• Material for this task
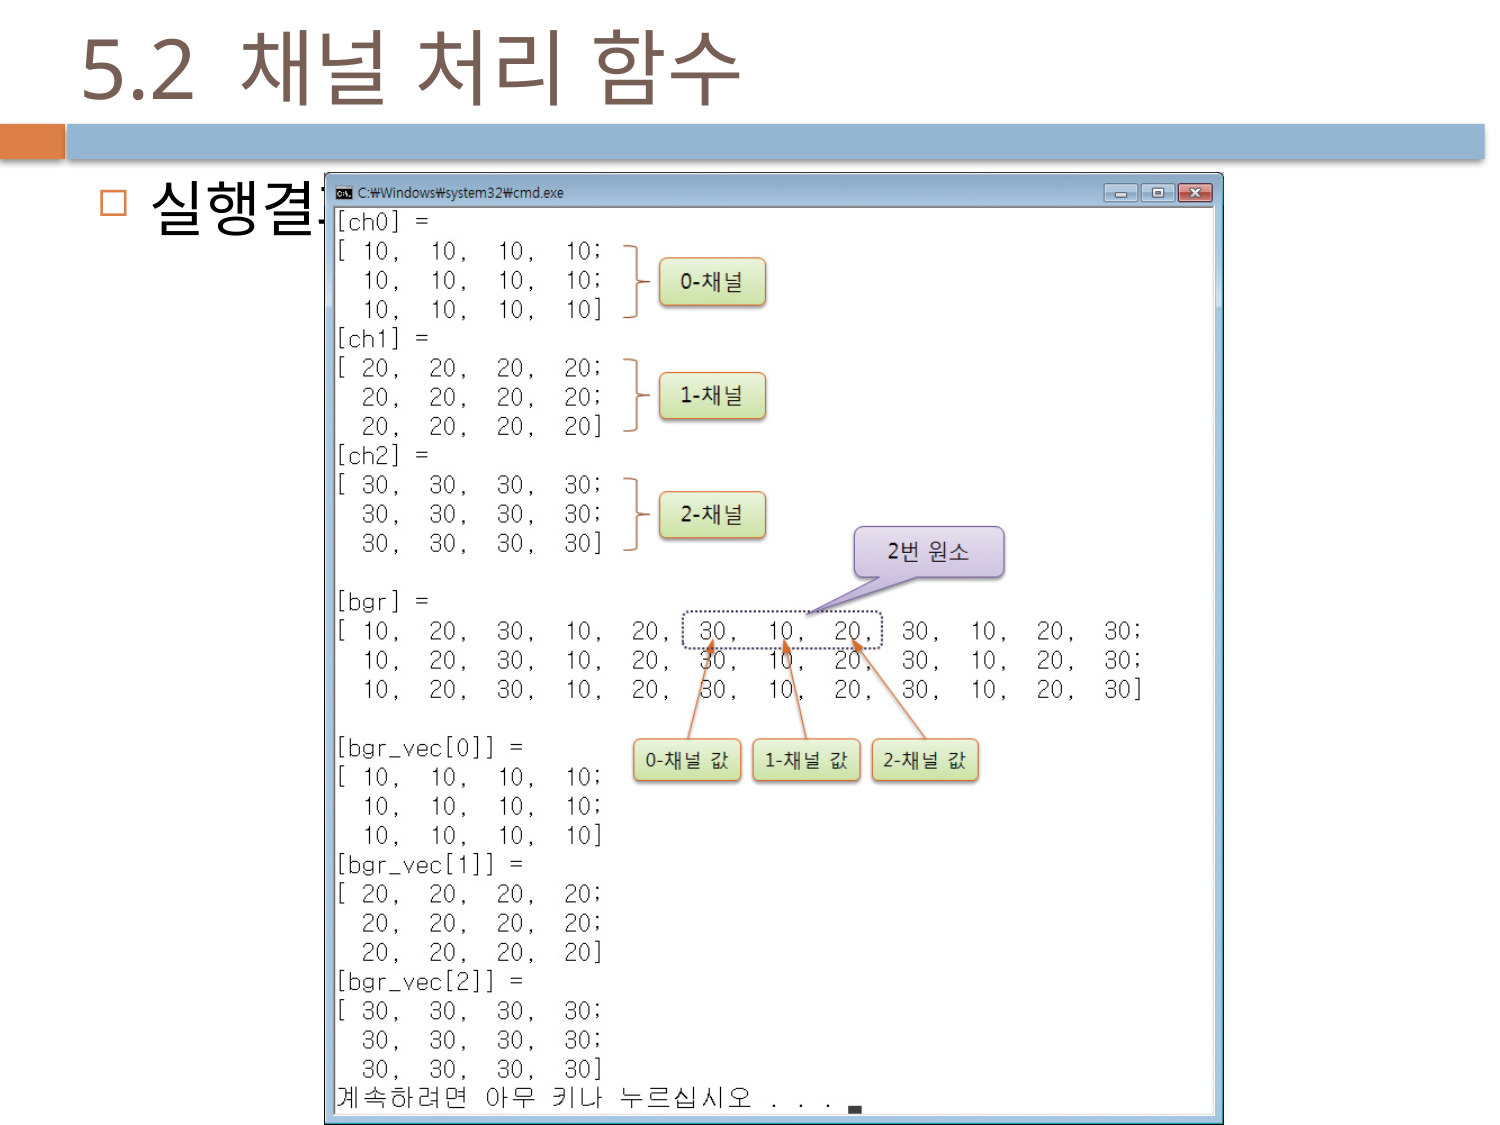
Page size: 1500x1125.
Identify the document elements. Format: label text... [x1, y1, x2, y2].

list 실행결과 [82, 164, 1500, 1050]
picture [324, 172, 1224, 1125]
title 5.2 채널 처리 함수 [64, 7, 1471, 126]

• Aim of the exercise
Give back the data exactly, with no images.

• Answer space
Page size: 1500x1125.
Identify the document elements. Format: label text... [x1, y1, x2, y2].

list 실행결과 [82, 164, 1500, 1050]
picture [324, 172, 1224, 1125]
title 5.2 채널 처리 함수 [64, 7, 1471, 126]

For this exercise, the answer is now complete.